▶ [WORK INSTRUCTIONS] The answer must consist of every line from the data that holds "battery".

▶ [INFORMATION SHOWN]
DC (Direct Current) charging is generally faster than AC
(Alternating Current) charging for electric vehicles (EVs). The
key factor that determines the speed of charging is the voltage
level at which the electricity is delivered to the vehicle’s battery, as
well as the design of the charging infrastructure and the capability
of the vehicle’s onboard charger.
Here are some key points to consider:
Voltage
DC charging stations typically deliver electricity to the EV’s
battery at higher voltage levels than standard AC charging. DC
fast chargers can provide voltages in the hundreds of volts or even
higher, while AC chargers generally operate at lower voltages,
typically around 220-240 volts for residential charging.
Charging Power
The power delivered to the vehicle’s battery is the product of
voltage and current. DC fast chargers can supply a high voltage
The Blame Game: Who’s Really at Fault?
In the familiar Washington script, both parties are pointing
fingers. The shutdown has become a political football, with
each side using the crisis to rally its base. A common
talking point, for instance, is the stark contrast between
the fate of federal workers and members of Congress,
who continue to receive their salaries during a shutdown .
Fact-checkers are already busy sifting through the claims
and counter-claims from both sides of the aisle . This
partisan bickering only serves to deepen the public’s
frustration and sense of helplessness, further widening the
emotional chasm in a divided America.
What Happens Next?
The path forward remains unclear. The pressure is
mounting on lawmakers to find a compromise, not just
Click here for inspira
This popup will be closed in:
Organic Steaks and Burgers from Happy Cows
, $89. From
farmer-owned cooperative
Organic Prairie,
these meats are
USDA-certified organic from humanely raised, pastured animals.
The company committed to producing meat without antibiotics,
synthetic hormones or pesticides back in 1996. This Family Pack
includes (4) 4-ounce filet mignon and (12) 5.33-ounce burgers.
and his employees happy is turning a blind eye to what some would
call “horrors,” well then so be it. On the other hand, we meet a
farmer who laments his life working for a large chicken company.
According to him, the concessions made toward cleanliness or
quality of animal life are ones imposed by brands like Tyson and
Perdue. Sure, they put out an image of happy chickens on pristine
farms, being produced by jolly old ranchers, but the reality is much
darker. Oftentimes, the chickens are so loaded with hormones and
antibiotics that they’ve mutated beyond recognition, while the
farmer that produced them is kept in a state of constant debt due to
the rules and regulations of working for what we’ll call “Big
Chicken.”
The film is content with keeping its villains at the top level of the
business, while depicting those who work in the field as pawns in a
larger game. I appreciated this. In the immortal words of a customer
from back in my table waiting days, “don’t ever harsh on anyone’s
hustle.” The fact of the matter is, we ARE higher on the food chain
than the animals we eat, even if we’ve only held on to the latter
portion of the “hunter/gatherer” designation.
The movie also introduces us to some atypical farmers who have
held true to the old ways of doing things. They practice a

▶ [EXERCISE SOLUTION]
level at which the electricity is delivered to the vehicle’s battery, as
battery at higher voltage levels than standard AC charging. DC
The power delivered to the vehicle’s battery is the product of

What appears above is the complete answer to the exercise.